Identify every line in the records below that contains the word "Kids", and reproduce each one.

SOURCE MATERIAL

BEGIN

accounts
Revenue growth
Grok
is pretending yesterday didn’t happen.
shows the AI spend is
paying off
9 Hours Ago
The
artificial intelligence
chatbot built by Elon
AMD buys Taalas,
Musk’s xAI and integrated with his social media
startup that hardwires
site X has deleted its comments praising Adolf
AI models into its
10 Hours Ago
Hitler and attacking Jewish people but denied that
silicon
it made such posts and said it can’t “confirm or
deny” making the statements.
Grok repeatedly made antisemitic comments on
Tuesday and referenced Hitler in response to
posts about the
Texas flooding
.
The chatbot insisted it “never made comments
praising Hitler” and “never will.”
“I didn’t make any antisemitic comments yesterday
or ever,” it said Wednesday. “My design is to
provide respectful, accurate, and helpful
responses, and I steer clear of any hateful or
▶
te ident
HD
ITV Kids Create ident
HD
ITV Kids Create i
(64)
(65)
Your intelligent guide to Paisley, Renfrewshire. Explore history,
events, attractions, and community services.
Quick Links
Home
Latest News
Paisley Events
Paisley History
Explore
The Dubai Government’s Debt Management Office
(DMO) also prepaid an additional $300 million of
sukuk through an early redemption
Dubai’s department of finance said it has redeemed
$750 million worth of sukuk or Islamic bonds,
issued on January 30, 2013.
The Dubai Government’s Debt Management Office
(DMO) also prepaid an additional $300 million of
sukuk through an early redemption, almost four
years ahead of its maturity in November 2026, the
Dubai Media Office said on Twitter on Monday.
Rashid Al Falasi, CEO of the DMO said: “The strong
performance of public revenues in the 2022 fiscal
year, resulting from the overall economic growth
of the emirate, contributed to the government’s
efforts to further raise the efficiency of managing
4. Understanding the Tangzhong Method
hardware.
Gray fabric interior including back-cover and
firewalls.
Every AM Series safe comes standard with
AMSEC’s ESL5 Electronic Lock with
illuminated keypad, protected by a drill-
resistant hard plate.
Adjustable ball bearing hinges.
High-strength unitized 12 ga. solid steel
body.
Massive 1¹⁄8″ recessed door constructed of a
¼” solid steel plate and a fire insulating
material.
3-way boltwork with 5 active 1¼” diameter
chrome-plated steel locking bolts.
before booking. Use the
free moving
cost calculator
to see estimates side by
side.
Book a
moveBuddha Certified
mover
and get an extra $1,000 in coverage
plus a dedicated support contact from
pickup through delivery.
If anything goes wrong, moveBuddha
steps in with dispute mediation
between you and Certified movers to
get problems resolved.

END

RESPONSE TO THE TASK
ITV Kids Create ident
ITV Kids Create i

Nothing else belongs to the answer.